The Supreme Court agreed with St. Louis in a 7-1 vote (Kennedy did not participate). O’Connor wrote the plurality opinion, which first turned back the aggravating argument that the questions before the Court weren’t properly preserved for appeal. In a refreshing display of good sense, O’Connor said that this was an area of the law which badly needed more judicial definition, and thus brushed aside the dumb preservation claims. Then, looking at the municipal laws, the plurality concluded that only actions by the Mayor, Alderman, and the Civil Service Commission could render the city itself liable to 1983 actions. Because none of these authorities were linked with the alleged persecution against Praprotnik, the city was immune.

Brennan, joined by Marshall and Blackmun, had a few minor quibbles in a concurrence in judgment. They thought the plurality placed too much emphasis on statutory law in figuring out the highest authorities in cities. They also thought that presence of scanty superior review did not mean that an officer was not a policy making authority. But Brennan still agreed that the officers which Praprotnik sued were, in any event, not ones that would open up St. Louis to liability. In all honesty, the two opinions were very close, and Brennan made a mountain out of some rather small disagreements.

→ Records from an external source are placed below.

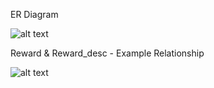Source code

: ER Diagram

![alt text](https://github.com/bquigley1/TFS/blob/database_update/database/DB_ERD_Data_Model.png)


Reward & Reward_desc - Example Relationship

![alt text](https://github.com/bquigley1/TFS/blob/database_update/database/DBModelExample.Reward.Reward_desc.png)
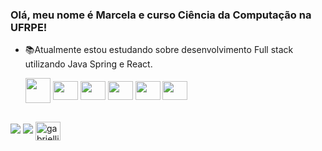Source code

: ### Olá, meu nome é Marcela e curso Ciência da Computação na UFRPE!<br>
- 📚Atualmente estou estudando sobre desenvolvimento Full stack utilizando Java Spring e React. 


 
  <img align="center" width="40" heigth="30" src="https://cdn.jsdelivr.net/gh/devicons/devicon/icons/java/java-original.svg"/>
  <img align="center" width="40" height="30" src="https://cdn.jsdelivr.net/gh/devicons/devicon@latest/icons/spring/spring-original.svg" />
  <img align="center" width="40" height="30" src="https://cdn.jsdelivr.net/gh/devicons/devicon@latest/icons/figma/figma-original.svg" />
  <img align="center" width="40" height="30" src="https://cdn.jsdelivr.net/gh/devicons/devicon@latest/icons/react/react-original.svg" />
  <img align="center" width="40" height="30" src="https://cdn.jsdelivr.net/gh/devicons/devicon@latest/icons/typescript/typescript-original.svg" />
  <img align="center" width="40" height="30" src="https://cdn.jsdelivr.net/gh/devicons/devicon@latest/icons/javascript/javascript-original.svg" />
          
          
 
</div>

##
 
<a href = "mailto:marcelahadassa.pereira@gmail.com"><img src="https://img.shields.io/badge/-Gmail-%23333?style=for-the-badge&logo=gmail&logoColor=white" target="_blank"></a>
<a href="https://instagram.com/mmarcelahs" target="_blank"><img src="https://img.shields.io/badge/-Instagram-%23E4405F?style=for-the-badge&logo=instagram&logoColor=white" target="_blank"></a>
<a href="https://www.linkedin.com/in/marcelahadassa" target="blank"><img align="center" src="https://raw.githubusercontent.com/rahuldkjain/github-profile-readme generator/master/src/images/icons/Social/linked-in-alt.svg" alt="gabrielli oliveira" height="30" width="40" /></a>
</div>
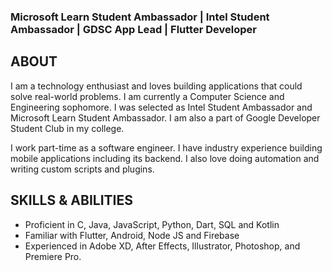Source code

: ### Microsoft Learn Student Ambassador | Intel Student Ambassador | GDSC App Lead | Flutter Developer

## ABOUT  
I am a technology enthusiast and loves building applications that could solve real-world problems. I am currently a Computer Science and Engineering sophomore. I was selected as Intel Student Ambassador and Microsoft Learn Student Ambassador. I am also a part of Google Developer Student Club in my college.

I work part-time as a software engineer. I have industry experience building mobile applications including its backend. I also love doing automation and writing custom scripts and plugins.

## SKILLS & ABILITIES  
* Proficient in C, Java, JavaScript, Python, Dart, SQL and Kotlin
* Familiar with Flutter, Android, Node JS and Firebase
* Experienced in Adobe XD, After Effects, Illustrator, Photoshop, and Premiere Pro.   
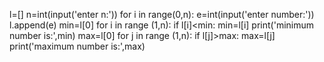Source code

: l=[]
n=int(input('enter n:'))
for i in range(0,n):
    e=int(input('enter number:'))
    l.append(e)
min=l[0]
for i in range (1,n):
    if l[i]<min:
        min=l[i]
print('minimum number is:',min)
max=l[0]
for j in range (1,n):
    if l[j]>max:
        max=l[j]
print('maximum number is:',max)
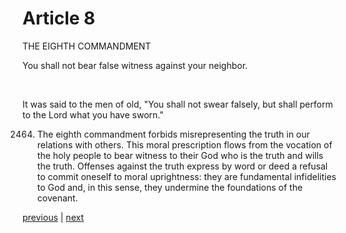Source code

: # Article 8

THE EIGHTH COMMANDMENT

You shall not bear false witness against your neighbor.

 

It was said to the men of old, "You shall not swear falsely, but shall perform to the Lord what you have sworn."

2464. The eighth commandment forbids misrepresenting the truth in our relations with others. This moral prescription flows from the vocation of the holy people to bear witness to their God who is the truth and wills the truth. Offenses against the truth express by word or deed a refusal to commit oneself to moral uprightness: they are fundamental infidelities to God and, in this sense, they undermine the foundations of the covenant.

[previous](https://github.com/Tenari/non-fiction/blob/master/catechism/__P8G.md) | [next](https://github.com/Tenari/non-fiction/blob/master/catechism/__P8I.md)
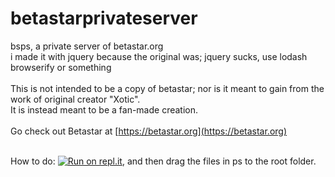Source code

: # betastarprivateserver
bsps, a private server of betastar.org </br> i made it with jquery because the original was; jquery sucks, use lodash browserify or something<br><br>This is not intended to be a copy of betastar; nor is it meant to gain from the work of original creator "Xotic".<br>It is instead meant to be a fan-made creation.<br><br>Go check out Betastar at [https://betastar.org](https://betastar.org)<br><br>

How to do: [![Run on repl.it](https://repl.it/badge/github/betastarps/betastarprivateserve)](https://repl.it/github/betastarps/betastarprivateserve}&ref=button), and then drag the files in ps to the root folder.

In dissent, Stevens wanted to play trial judge, and he reviewed a bunch of court transcripts in order to conclude that the Mayor and his immediate subordinates had played an important role in screwing over Praprotnik. He also would have come out differently on the preservation for appeal question. Pressing forward anyway, he eschewed the search for the proper authorities that the two other opinions conducted. Instead, he saw a deep conspiracy by a wide network of officials throughout St. Louis, and thought it perfectly right to hold the entire municipality accountable. This opinion is an example of Stevens at his worst – so far off the reservation that not even the ultra-liberals Brennan and Marshall could fathom his bizarre thought process.